+++ Page +++
It is certainly attractively de-signed. A large discussion book of 30 bright A3 pictures, a teachers’ book organised into 15 units based on topics such as Ourselves and Toys, and a set of clearly-recorded tracks are available for each year group. The units are planned to cover two lessons of about half an hour each, though more time may be needed for every child to get the most from the ideas offered.
To these are added some admirably lucid charts, illustrating how the elements of musical language and the requirements of the national curriculum will be encountered on a journey through the year’s activities. These are backed up by useful planning charts and sensible advice on such matters as instrument care, use of signs and symbols and practical assessment.
Each unit is set out in similar format. There is a plain statement of musical aims and the resources needed, suggestions for discussion with children focusing on the pictures, descriptions of what to do next, what to listen to, what to sing and how to sing it, plans for musical developments led both by teachers and by children, and some thoughtful pointers towards parallel work in art, dance, design or writing.
The tapes are delightfully varied. You get children’s choirs performing a set of specially-written songs which mainly illustrate the musical points in the unit; or natural sounds like leopards growling, hens clucking and rain falling on different surfaces.
You get the sounds of many instruments, from classroom percussion to orchestral virtuosi, not forgetting examples of world musics. There are also short and carefully-chosen extracts of many composers, from Bizet and Britten via Mussorgsky and Madness. The tapes can be adapted on stereo players to allow only the accompaniments or voices to be heard.
The picture stimuli are equally challenging. Photographs of Antarctica’s vast barren ice-floes or a camel caravan in a trackless desert, homely classrooms and Victorian dolls houses, together with musical instruments from across the world being played, will not only provoke discussion and give pleasure, but are relevant to the musical suggestions with which they are linked.
+++ Dataset +++
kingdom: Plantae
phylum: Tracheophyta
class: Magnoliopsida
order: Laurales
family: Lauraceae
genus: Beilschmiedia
+++
# Brief 1:
Name every area of parallel work that the music resource review says each unit points toward.
# Brief 2:
According to the music resource review, how long is each unit planned to take?
# Brief 3:
Continue the review of the music teaching resource from the point where it stops.

# Written answer 1:
Art, dance, design, writing

# Written answer 2:
Two lessons of about half an hour each.

# Written answer 3:
The effect of all this in real classrooms should be that music really happens, that children perform, compose and listen in many different new national curriculum orders. Enjoyment and opportunities are brought to life in ways which teachers can share with their classes.
Musical concepts are brought into purposeful contact with one another and revisited at later stages of the programme. Throughout there are straightforward suggestions as to when teachers’ guidance is necessary and when children should take the lead.
In Year 2 the opportunities become more exciting. From simply hearing and then using different timbres, children are encouraged to organise them while using the distinctions between long and short notes. The encounter with musical elements is given added power when it is put in a context of using musical skills. Improvisatory work on echoes and fading sounds is linked to attentive listening to the echoes in Purcell’s In a Deep Vaulted Cell. A straight Vivaldi and a jazzed-up rendering draw attention to the elements that stay the same (tune) and those that differ (rhythm and timbre) in performance.
The message to teachers is try it! And your children will enter the juniors equipped with a rich budget of enthusiasm and skill.